There are times, though, when that other life — the Not-Jes one with Not-likeminded family members and friends — comes and taps me on the shoulder. That’s what’s been happening for a few days.

Suddenly the cottage becomes a holiday home to my child, my child’s partner, and their four children.

My child says, nonchalantly, “Oh yes, you’ve done a book. I’d forgotten.”

The partner starts to ask me about it, while my child shoots him a ‘don’t get her started’ look.

We tramp the tourist sites together. Most of those are spiritual centres, steeped in myth and legend; I live in that sort of place. The partner embraces it and heads off to test out his new dowsing rods. His teenage kids do likewise. They wander into town to have tarot readings and auras photographed.

My child steers my grandchildren toward charity shops and toyshops.

I stand uncertainly between two worlds and try to stick to being Mum and Grandma. I love them madly. I listen to tales of school trips and camping expeditions. I read bedtime stories and cook huge meals. I resist the urge to talk about what I’ve been doing lately.

I think I managed, on the whole. True, I did get excited about a step-grandchild’s gloriously violet aura photo and led them all into some of the better crystal shops, but by and large I stayed as close to my child’s idea of normal as I could.

Come the evenings, my mind was far too addled and earthbound to reach up to connect with Asher’s. Last night, after I’d waved the family off on their long journey home, he reached down to me just enough to suggest I should lay down and sleep while he sent energy.

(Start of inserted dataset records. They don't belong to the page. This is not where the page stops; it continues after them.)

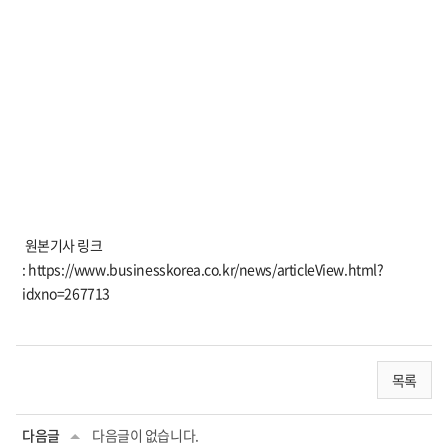
원본기사 링크
: https://www.businesskorea.co.kr/news/articleView.html?
idxno=267713
목록
다음글
다음글이 없습니다.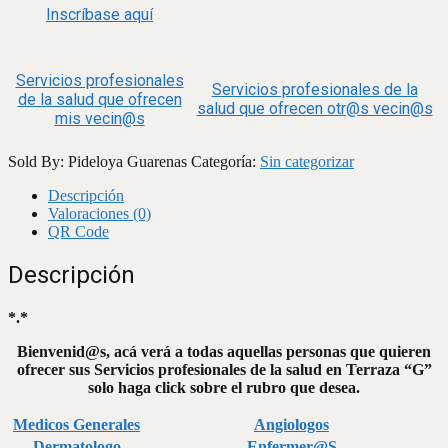
Inscríbase aquí
Servicios profesionales
Servicios profesionales de la
de la salud que ofrecen
salud que ofrecen otr@s vecin@s
mis vecin@s
Sold By: Pideloya Guarenas
Categoría:
Sin categorizar
Descripción
Valoraciones (0)
QR Code
Descripción
*.*
Bienvenid@s, acá verá a todas aquellas personas que quieren
ofrecer sus Servicios profesionales de la salud en Terraza “G”
solo haga click sobre el rubro que desea.
Medicos Generales
Angiologos
Dermatologo
Enfermer@S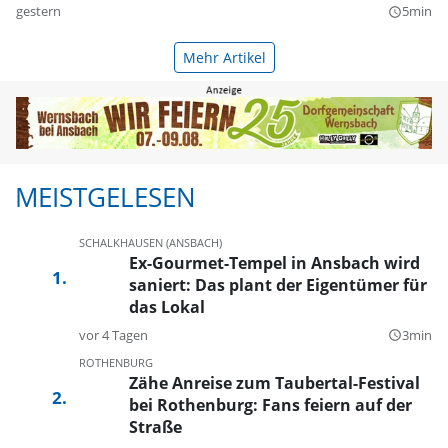
gestern
5min
query_builder
Mehr Artikel
MEISTGELESEN
SCHALKHAUSEN (ANSBACH)
Ex-Gourmet-Tempel in Ansbach wird
saniert: Das plant der Eigentümer für
das Lokal
vor 4 Tagen
3min
query_builder
ROTHENBURG
Zähe Anreise zum Taubertal-Festival
bei Rothenburg: Fans feiern auf der
Straße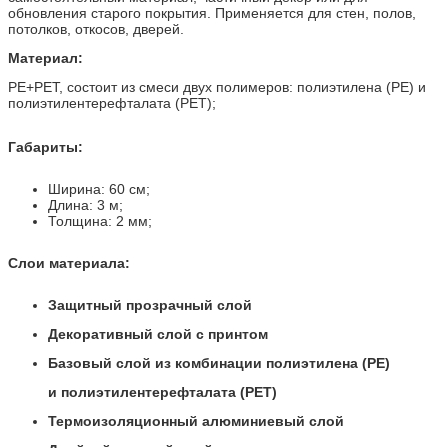
обновления старого покрытия. Применяется для стен, полов,
потолков, откосов, дверей.
Материал:
PE+PET, состоит из смеси двух полимеров: полиэтилена (PE) и
полиэтилентерефталата (PET)
;
Габариты:
Ширина: 60 см;
Длина: 3 м;
Толщина: 2 мм;
Слои материала:
Защитный прозрачный слой
Декоративный слой с принтом
Базовый слой из комбинации полиэтилена (PE)
и полиэтилентерефталата (PET)
Термоизоляционный алюминиевый слой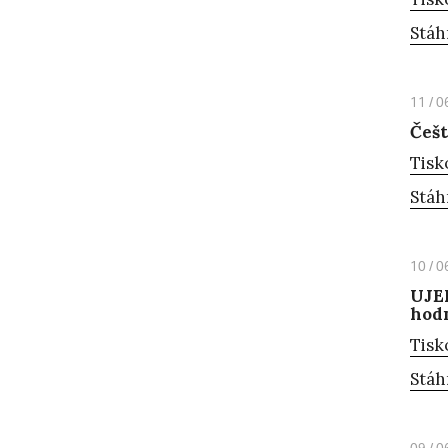
Stáh
11 / 0
Češt
Tisk
Stáh
10 / 0
UJEP
hodn
Tisk
Stáh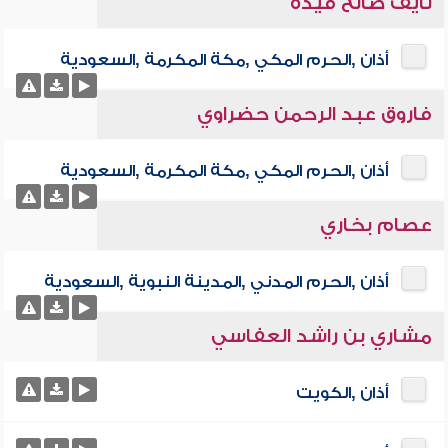
نايف صالح فيده
أذان ,الحرم المكي ,مكة المكرمة ,السعودية
فاروق عبد الرحمن حضراوي
أذان ,الحرم المكي ,مكة المكرمة ,السعودية
عصام بخاري
أذان ,الحرم المدني ,المدينة النبوية ,السعودية
مشاري بن راشد العفاسي
أذان ,الكويت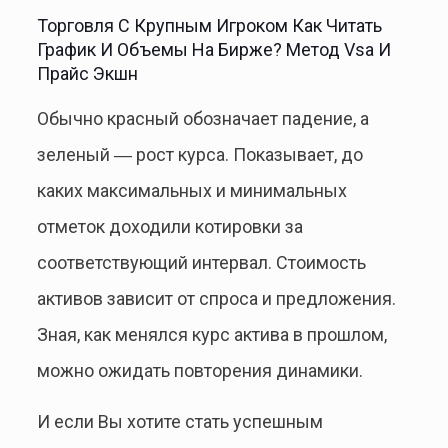
Торговля С Крупным Игроком Как Читать
График И Объемы На Бирже? Метод Vsa И
Прайс Экшн
Обычно красный обозначает падение, а
зеленый ― рост курса. Показывает, до
каких максимальных и минимальных
отметок доходили котировки за
соответствующий интервал. Стоимость
активов зависит от спроса и предложения.
Зная, как менялся курс актива в прошлом,
можно ожидать повторения динамики.
И если Вы хотите стать успешным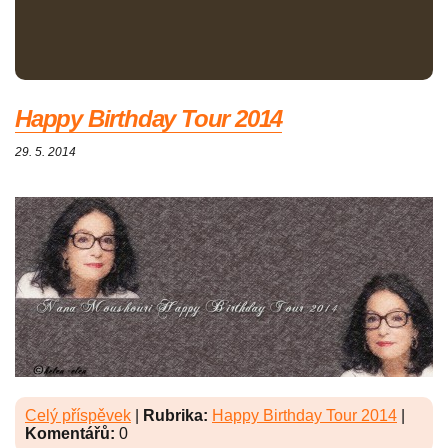
Happy Birthday Tour 2014
29. 5. 2014
Celý příspěvek
|
Rubrika:
Happy Birthday Tour 2014
|
Komentářů:
0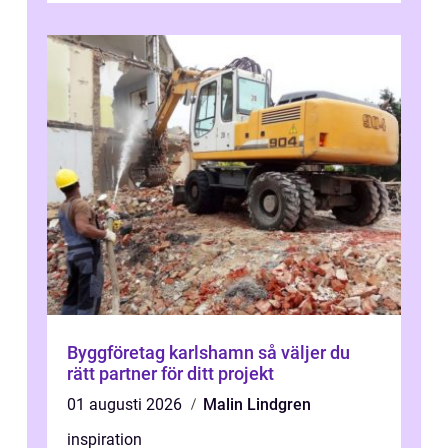
Byggföretag karlshamn så väljer du
rätt partner för ditt projekt
01 augusti 2026
Malin Lindgren
inspiration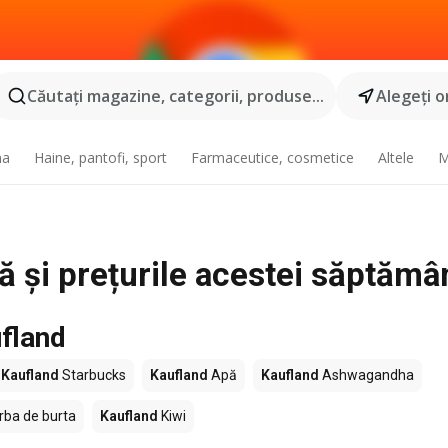
Căutaţi magazine, categorii, produse...
Alegeţi o
na
Haine, pantofi, sport
Farmaceutice, cosmetice
Altele
M
tă și prețurile acestei săptămâ
fland
Kaufland
Starbucks
Kaufland
Apă
Kaufland
Ashwagandha
rba de burta
Kaufland
Kiwi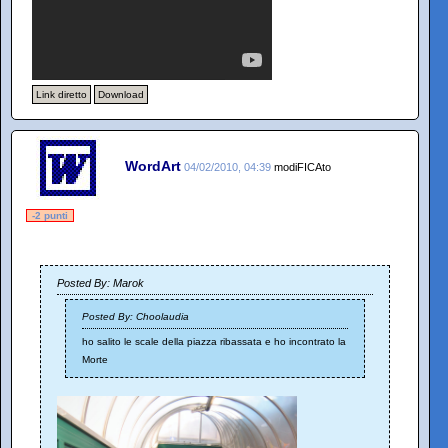
Link diretto
Download
WordArt
04/02/2010, 04:39
modiFICAto
-2 punti
Posted By: Marok
Posted By: Choolaudia
ho salito le scale della piazza ribassata e ho incontrato la
Morte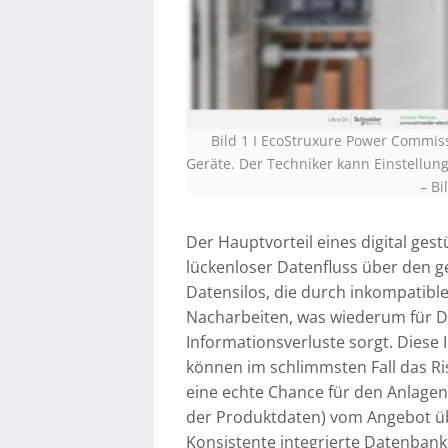
Bild 1 I EcoStruxure Power Commiss
Geräte. Der Techniker kann Einstellu
–
Bi
Der Hauptvorteil eines digital ges
lückenloser Datenfluss über den g
Datensilos, die durch inkompatibl
Nacharbeiten, was wiederum für 
Informationsverluste sorgt. Diese
können im schlimmsten Fall das Ris
eine echte Chance für den Anlagenb
der Produktdaten) vom Angebot üb
Konsistente integrierte Datenbank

My dreams were wonderful and filled with healing. Some smiling shamanic figure dressed in red and gold danced around me as I lay there, feeling my energies return. I woke with the family visit a happy but rather distant memory, and settled back to my kind of normal.

One comment

  1. I love the reality of dampening your own reality for those around you have haven’t yet ‘got it’, for those that haven’t felt it. Your family would be staggered to know that you appear in the world’s #1 podcast in January, that your experience is part of the opening up of the mind of the world to seemingly new discoveries that will see tens of thousands of people understanding the opportunity to believe, love and receive communication for those far more informed than the rest of use. Keep the faith that this will be.